StarlingX

Bug #1843082
Comment #5

Comment 5 for bug 1843082

Revision history for this message

John Kung (john-kung) wrote on 2019-09-06: Re: IPv6: lock host stuck during patch orchestration

The following host-lock attempt (pid 106416) did not progress pass the Ceph get_monitors_status() check:

2019-09-06 20:38:50.965 106416 INFO sysinv.api.controllers.v1.host [-] controller-0 ihost_patch_start_2019-09-06-20-38-50 patch
2019-09-06 20:38:50.965 106416 INFO sysinv.api.controllers.v1.host [-] controller-0 1. delta_handle ['action']
2019-09-06 20:38:50.965 106416 INFO sysinv.api.controllers.v1.host [-] controller-0 ihost check_lock
2019-09-06 20:38:50.966 106416 INFO sysinv.api.controllers.v1.host [-] controller-0 ihost check_lock_controller
2019-09-06 20:38:51.183 106416 INFO sysinv.common.ceph [-] Active ceph monitors in inventory = [u'controller-0', u'controller-1', u'compute-0'] << This is the last log for this pid. get_monitors_status()

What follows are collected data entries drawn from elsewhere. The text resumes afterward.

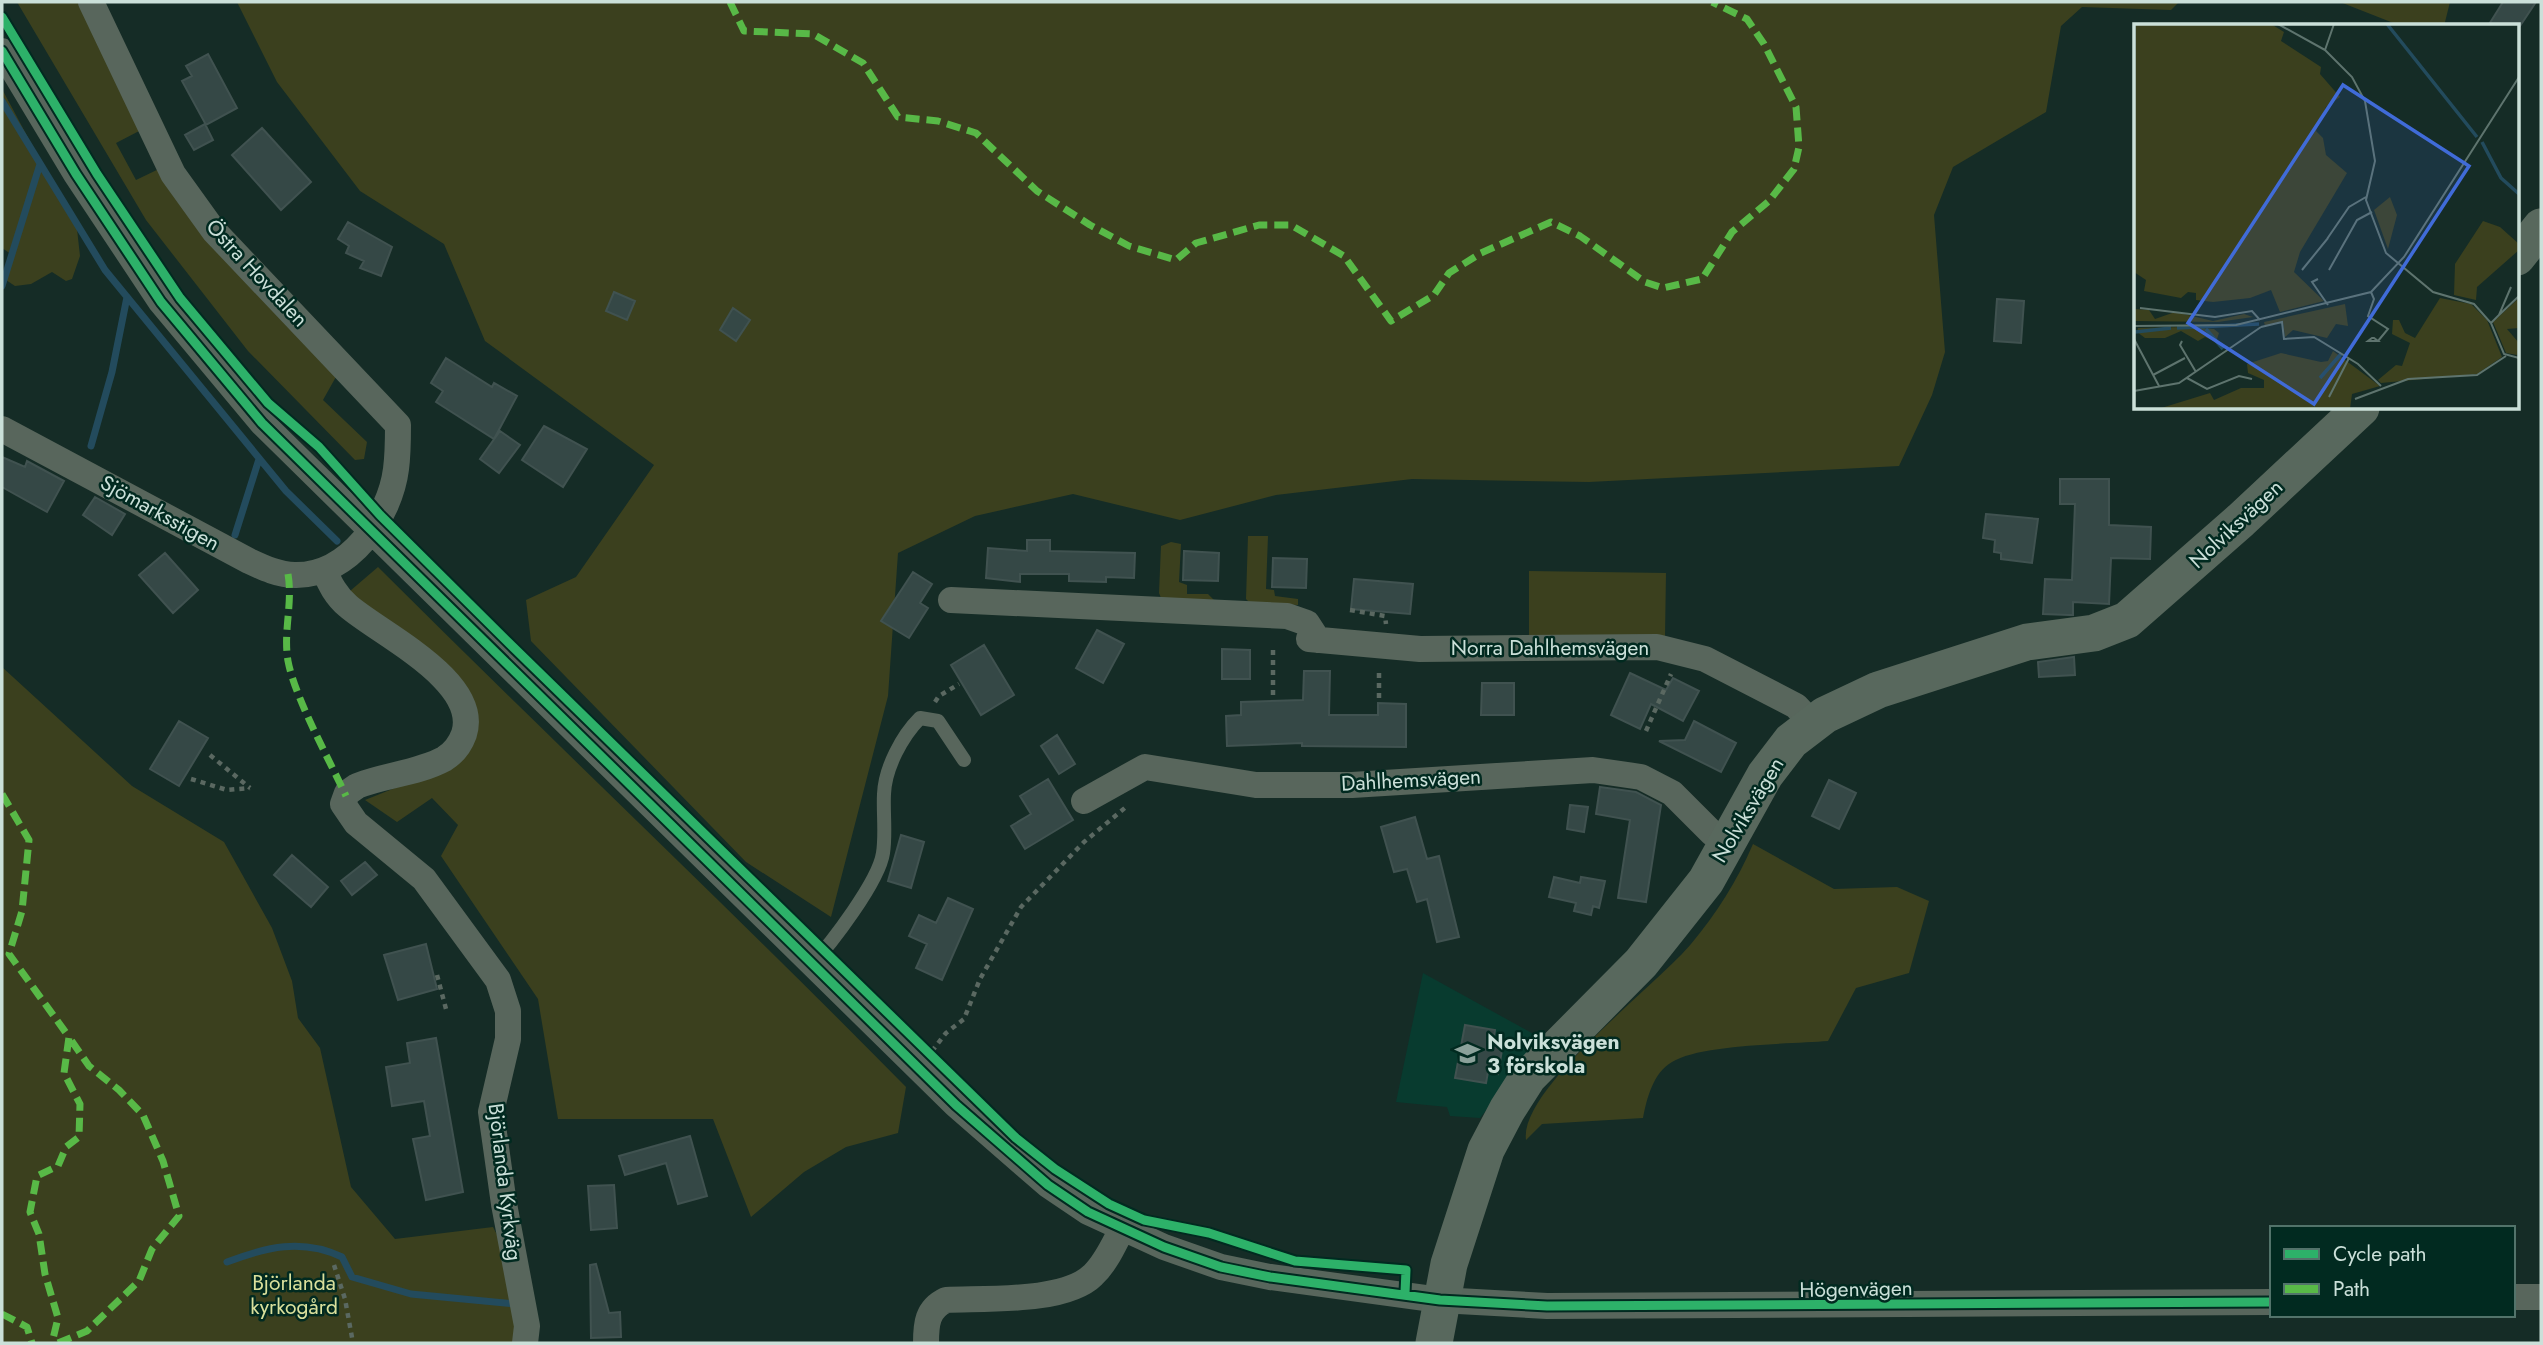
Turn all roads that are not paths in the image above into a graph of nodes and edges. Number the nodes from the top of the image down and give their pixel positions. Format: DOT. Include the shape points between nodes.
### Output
graph roads {
  1 [pos="91,2"];
  2 [pos="2,51"];
  3 [pos="2541,227"];
  4 [pos="2518,256"];
  5 [pos="2359,410"];
  6 [pos="2,429"];
  7 [pos="371,533"];
  8 [pos="324,570"];
  9 [pos="951,600"];
  10 [pos="1812,723"];
  11 [pos="964,760"];
  12 [pos="1084,801"];
  13 [pos="1725,842"];
  14 [pos="811,965"];
  15 [pos="1122,1229"];
  16 [pos="2515,1297"];
  17 [pos="2541,1297"];
  18 [pos="1440,1300"];
  19 [pos="2270,1302"];
  20 [pos="525,1343"];
  21 [pos="926,1343"];
  22 [pos="1434,1343"];
  1 -- 7 [label="street, Östra Hovdalen" via="173,174 214,231 398,425 396,471"];
  2 -- 7 [label="street, Högenvägen" via="161,302 262,423"];
  3 -- 4 [label="street"];
  5 -- 10 [label="street, Nolviksvägen" via="2127,620 2094,633 2027,642 1912,678 1848,702"];
  6 -- 8 [label="street, Sjömarksstigen" via="257,565 295,575"];
  7 -- 8 [label="street"];
  7 -- 14 [label="street, Högenvägen"];
  8 -- 20 [label="street, Björlanda Kyrkväg" via="348,607 455,690 467,722 457,749 443,759 357,786 347,793 343,804 356,823 424,879 498,979 508,1011 508,1039 491,1112 527,1326"];
  9 -- 10 [label="street, Norra Dahlhemsvägen" via="1287,616 1307,623 1314,639 1420,649 1657,647 1704,659 1796,706"];
  10 -- 13 [label="street, Nolviksvägen" via="1791,741 1765,775"];
  11 -- 14 [label="lane" via="937,721 920,718 908,730 884,790 883,855 837,936"];
  12 -- 13 [label="street, Dahlhemsvägen" via="1145,766 1256,785 1352,785 1593,770 1640,777 1672,793"];
  13 -- 18 [label="street, Nolviksvägen" via="1706,881 1641,963 1528,1077 1507,1110 1486,1150"];
  14 -- 15 [label="street, Högenvägen" via="1001,1146 1048,1185"];
  15 -- 18 [label="street, Högenvägen" via="1221,1266 1270,1277"];
  15 -- 21 [label="street" via="1094,1275 1082,1283 1059,1292 946,1300 935,1305 928,1315"];
  16 -- 17 [label="street"];
  18 -- 19 [label="street, Högenvägen" via="1547,1306 1799,1307"];
  18 -- 22 [label="street, Nolviksvägen"];
}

Pid appears stuck within method: get_monitors_status(). The missing log for pid 106416, after it attempts self._osd_quorum_names(), should indicate a log: " Active ceph monitors in ceph cluster" which is missing.

While ceph status indicates the following at time of host-lock attempt on controller-1:
[sysadmin@controller-1 sysinv(keystone_admin)]$ ceph -s
  cluster:
    id: 10100cb2-2e80-4dd5-a759-68de2ac873fc
    health: HEALTH_WARN
            Reduced data availability: 32 pgs stale

  services:
    mon: 3 daemons, quorum controller-0,controller-1,compute-0
    mgr: controller-0(active), standbys: controller-1
    osd: 2 osds: 2 up, 2 in

  data:
    pools: 1 pools, 64 pgs
    objects: 0 objects, 0 B
    usage: 217 MiB used, 892 GiB / 892 GiB avail
    pgs: 32 active+clean
             32 stale+active+clean

Investigation is required into ceph api (and reachability to it) to determine if it could be blocking or failing.